INSTRUCTIONS TO FOLLOW
Given the records underneath, please repeat exactly the lines from the line with "6: (924, 102)" through the line with "18: (1014, 13)", passing over any picture.

Dataset records
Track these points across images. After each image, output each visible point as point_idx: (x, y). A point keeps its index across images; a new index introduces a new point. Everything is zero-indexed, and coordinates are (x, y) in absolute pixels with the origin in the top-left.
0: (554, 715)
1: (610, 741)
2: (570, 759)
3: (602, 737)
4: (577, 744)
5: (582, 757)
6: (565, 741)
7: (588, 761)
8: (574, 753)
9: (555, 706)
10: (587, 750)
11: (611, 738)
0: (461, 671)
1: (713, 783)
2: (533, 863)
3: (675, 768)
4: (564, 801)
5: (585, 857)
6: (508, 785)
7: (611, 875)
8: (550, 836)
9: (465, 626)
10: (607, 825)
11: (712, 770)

--

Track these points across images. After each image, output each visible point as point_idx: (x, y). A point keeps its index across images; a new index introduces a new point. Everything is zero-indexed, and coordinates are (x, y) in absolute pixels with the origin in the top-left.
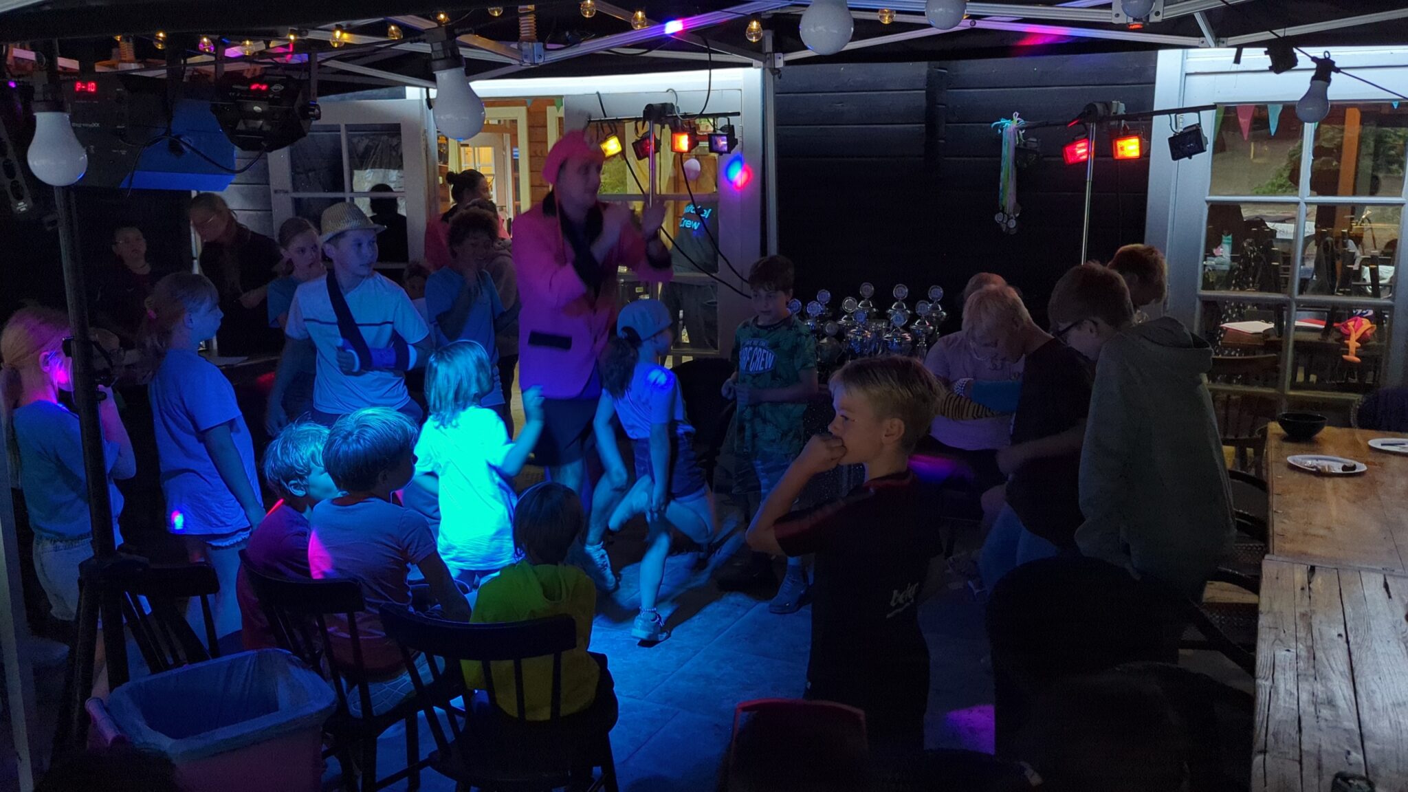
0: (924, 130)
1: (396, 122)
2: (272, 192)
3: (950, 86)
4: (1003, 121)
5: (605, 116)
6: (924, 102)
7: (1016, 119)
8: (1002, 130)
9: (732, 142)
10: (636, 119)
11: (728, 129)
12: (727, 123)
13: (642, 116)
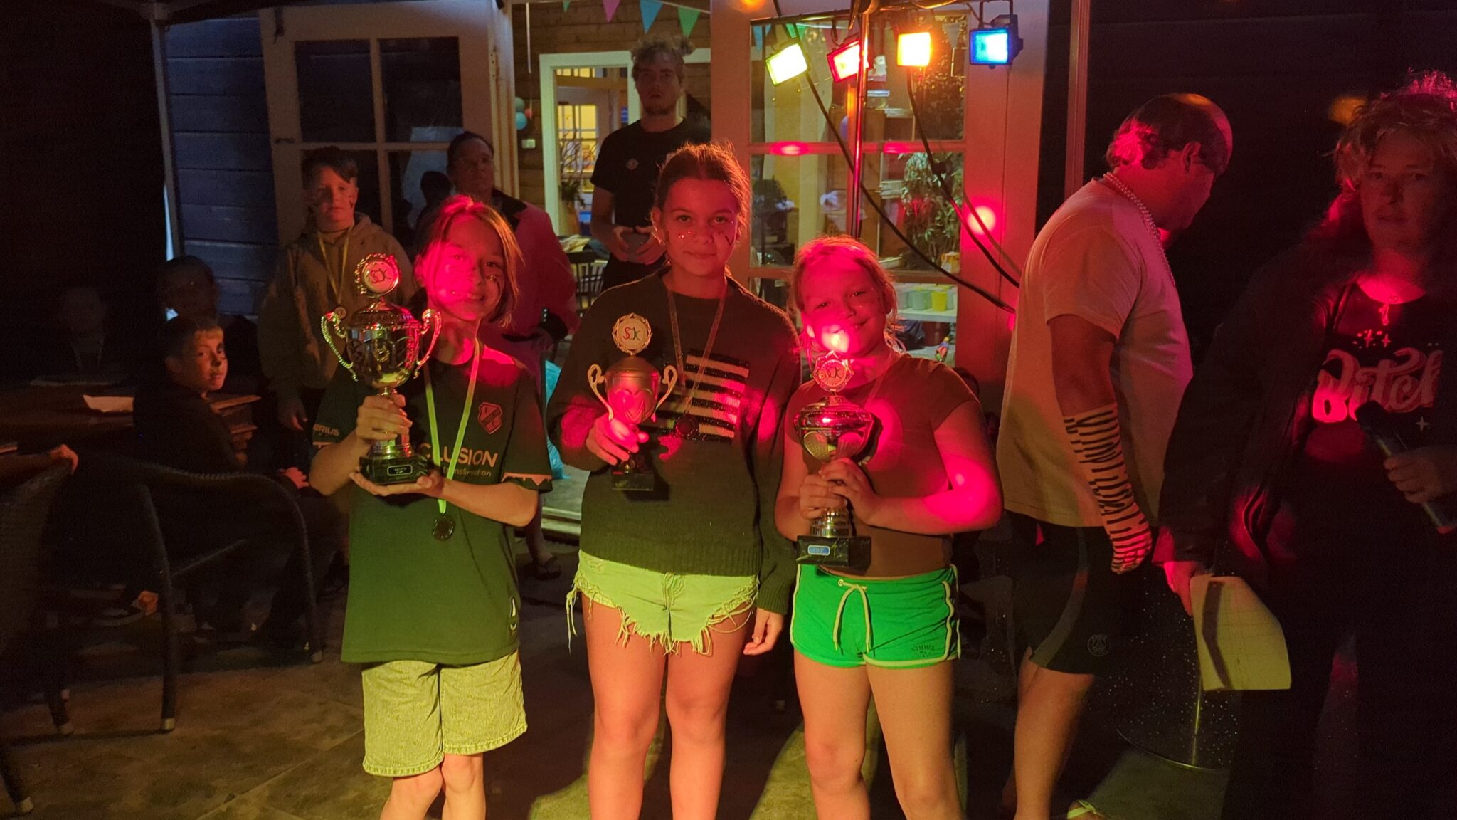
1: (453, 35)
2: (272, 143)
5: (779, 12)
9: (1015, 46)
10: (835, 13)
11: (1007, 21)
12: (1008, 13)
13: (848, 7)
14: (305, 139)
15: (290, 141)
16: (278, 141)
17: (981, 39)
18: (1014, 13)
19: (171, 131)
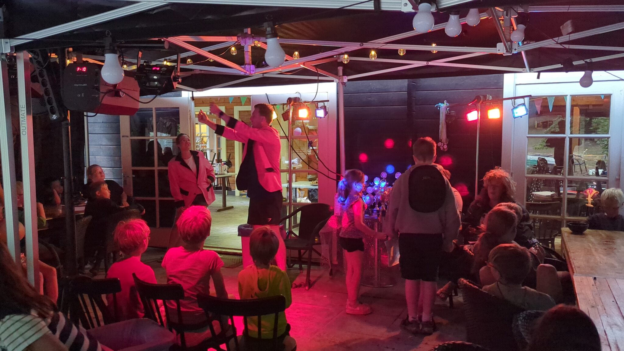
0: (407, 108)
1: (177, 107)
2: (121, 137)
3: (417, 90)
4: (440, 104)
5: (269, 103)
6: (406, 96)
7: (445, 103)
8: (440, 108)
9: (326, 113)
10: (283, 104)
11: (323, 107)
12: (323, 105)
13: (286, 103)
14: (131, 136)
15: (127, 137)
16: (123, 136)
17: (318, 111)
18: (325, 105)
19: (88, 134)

SOLVED PROBLEM
6: (924, 102)
7: (1016, 119)
8: (1002, 130)
9: (732, 142)
10: (636, 119)
11: (728, 129)
12: (727, 123)
13: (642, 116)
1: (453, 35)
2: (272, 143)
5: (779, 12)
9: (1015, 46)
10: (835, 13)
11: (1007, 21)
12: (1008, 13)
13: (848, 7)
14: (305, 139)
15: (290, 141)
16: (278, 141)
17: (981, 39)
18: (1014, 13)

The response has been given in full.